Commuter rail station in Lehi, Utah, US

Lehi station, also known as Thanksgiving Point station, is a FrontRunner commuter rail station in Lehi, Utah. It is operated by the Utah Transit Authority (UTA) and is part of the FrontRunner South extension.

==Location==
The station is located within the Thanksgiving Point business park at 3101 North Ashton Boulevard and is accessed from I-15 by way of the Timpanogos Highway (SR-92/Club House Drive) interchange. To reach the station, head west from I-15 on Timpanogos Highway (which becomes Clubhouse Drive), then turn left (south) onto Ashton Boulevard.

==Design==
The station has a Park and Ride lot with over 735 free parking spaces available. Since the Union Pacific (UP) railroad tracks separate the passenger platform from the parking lot and bus stops, there is a pedestrian underpass that allows passengers to cross under the UP tracks.
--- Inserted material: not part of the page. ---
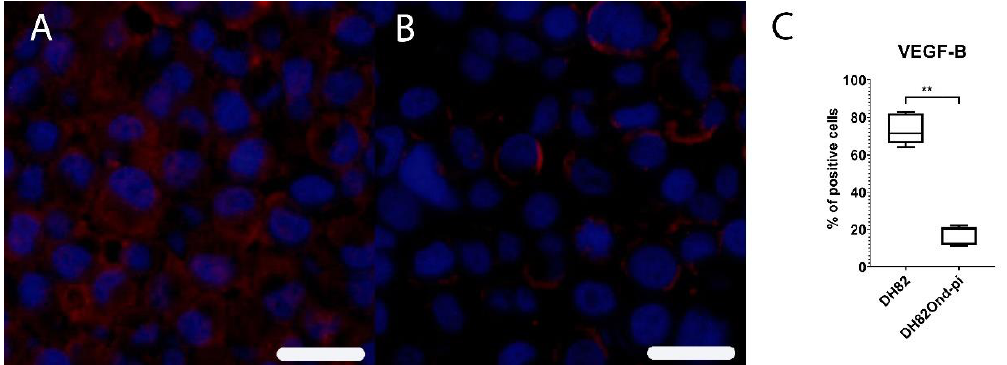
Figure 7. Immunofluorescence analysis for vascular endothelial growth factor B (VEGF-B, Cy3, red) revealed a high expression of this marker in non-infected DH82 cells ( A ), whereas a low expression was present in persistently canine distemper virus (CDV)-infected DH82 cells ( B ); Bar = 20 µm. This statistically significant difference is graphically shown in ( C ). Box and whisker plots display median and quartiles with maximum and minimum values. Significant differences ( p ≤ 0.05, Mann–Whitney U-test) are labeled by asterisks (** p ≤ 0.01).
There is also another pedestrian underpass for Garden Drive that connects with the Jordan River Parkway Trail.

The station is located within the Quiet Zone, so trains do not routinely sound their horns when approaching public crossings within this corridor. The station opened, along with the rest of FrontRunner South, on December 10, 2012 and is operated by Utah Transit Authority.